#### ASSIGNMENT
The records appear below. Set down exactly each line from the one that contains "[1161,276,1193,287] use ->" through the last, both included.

#### EXCERPTED RECORDS
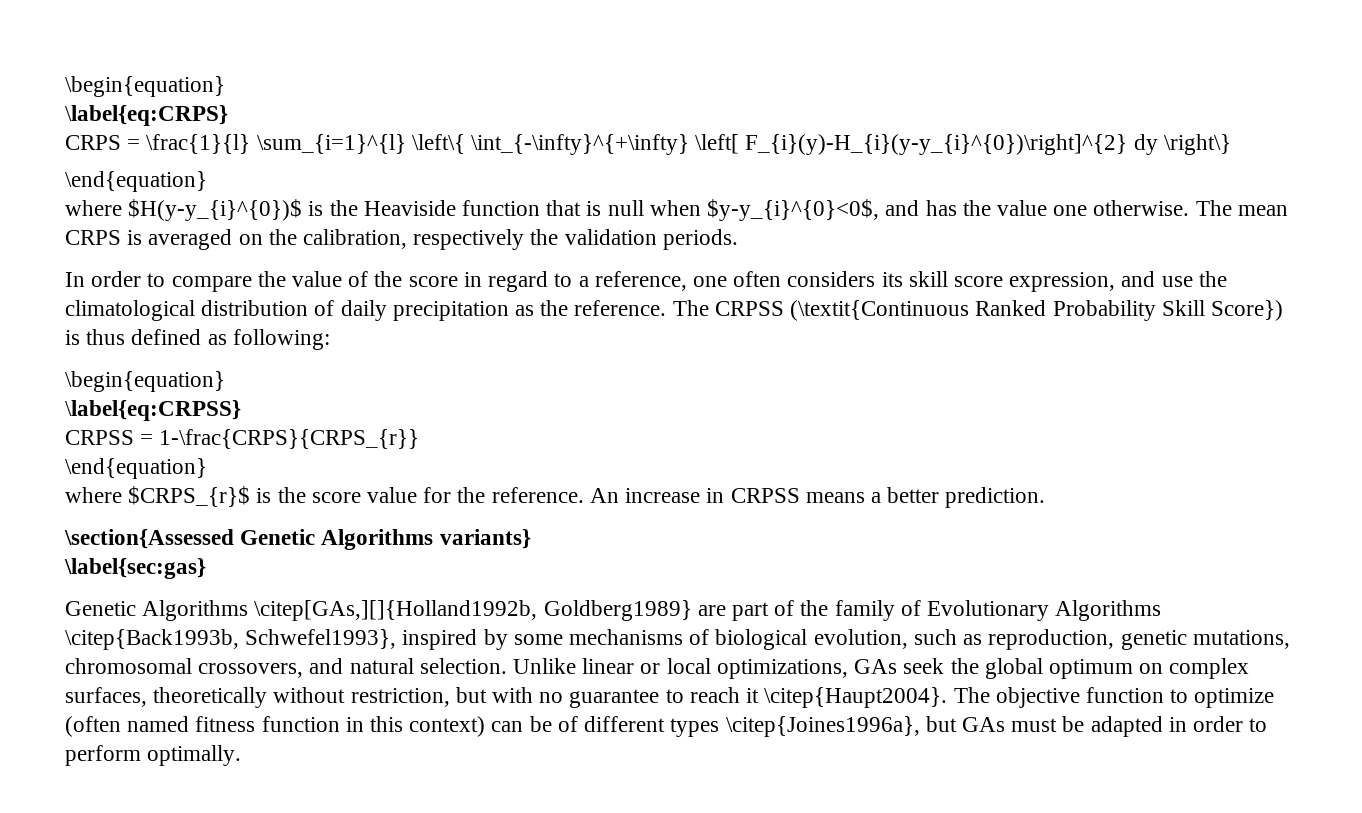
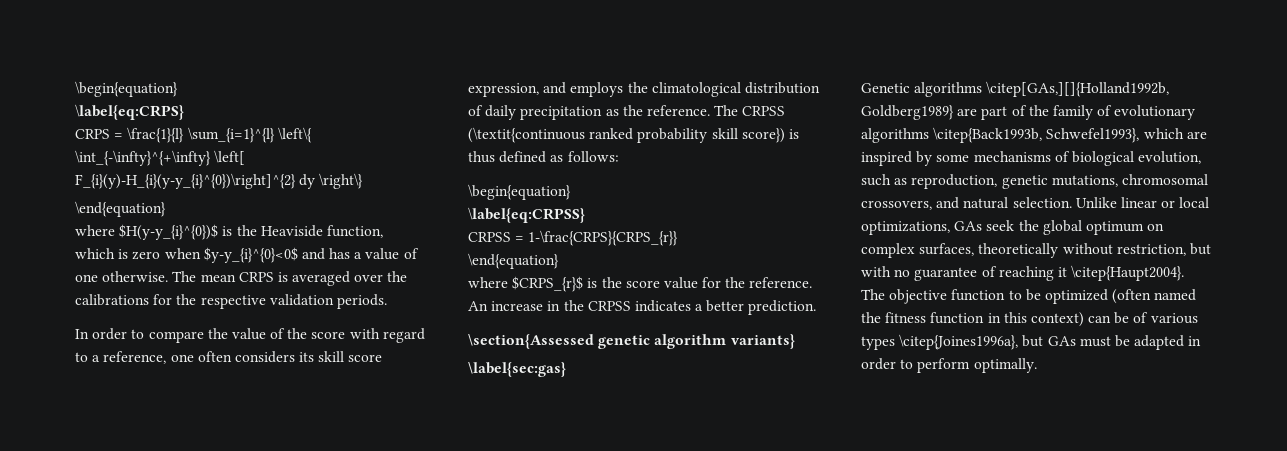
[462,199,1047,221] function that is null when $y-y_{i}^{0}<0$, and has the value -> [326,225,383,238] [75,247,419,263] function, which is zero when $y-y_{i}^{0}<0$ and has a value of
[238,229,559,250] on the calibration, respectively the -> [354,271,408,282] [75,294,266,309] over the calibrations for the respective
[463,272,482,287] in -> [349,328,380,339] with
[1161,276,1193,287] use -> [570,82,624,97] employs
[790,300,1283,321] (\textit{Continuous Ranked Probability Skill Score}) -> [468,127,785,143] (\textit{continuous ranked probability skill score})
[232,329,330,350] following: -> [567,151,619,162] follows:
[730,488,865,503] CRPSS means -> [563,300,691,312] the CRPSS indicates
[240,529,434,550] Genetic Algorithms -> [598,334,727,349] genetic algorithm
[142,600,249,621] Algorithms -> [914,82,983,97] algorithms
[927,600,1162,621] [65,629,397,650] Evolutionary Algorithms \citep{Back1993b, Schwefel1993}, -> [1114,105,1196,120] [861,127,1207,143] evolutionary algorithms \citep{Back1993b, Schwefel1993}, which are
[665,687,740,703] to reach -> [981,266,1054,281] of reaching
[1194,688,1275,708] optimize -> [1025,289,1108,304] be optimized
(190, 724) none -> [861,312,881,323] the
[584,716,666,732] different -> [1150,313,1198,324] various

#### YOUR SOLUTION
[1161,276,1193,287] use -> [570,82,624,97] employs
[790,300,1283,321] (\textit{Continuous Ranked Probability Skill Score}) -> [468,127,785,143] (\textit{continuous ranked probability skill score})
[232,329,330,350] following: -> [567,151,619,162] follows:
[730,488,865,503] CRPSS means -> [563,300,691,312] the CRPSS indicates
[240,529,434,550] Genetic Algorithms -> [598,334,727,349] genetic algorithm
[142,600,249,621] Algorithms -> [914,82,983,97] algorithms
[927,600,1162,621] [65,629,397,650] Evolutionary Algorithms \citep{Back1993b, Schwefel1993}, -> [1114,105,1196,120] [861,127,1207,143] evolutionary algorithms \citep{Back1993b, Schwefel1993}, which are
[665,687,740,703] to reach -> [981,266,1054,281] of reaching
[1194,688,1275,708] optimize -> [1025,289,1108,304] be optimized
(190, 724) none -> [861,312,881,323] the
[584,716,666,732] different -> [1150,313,1198,324] various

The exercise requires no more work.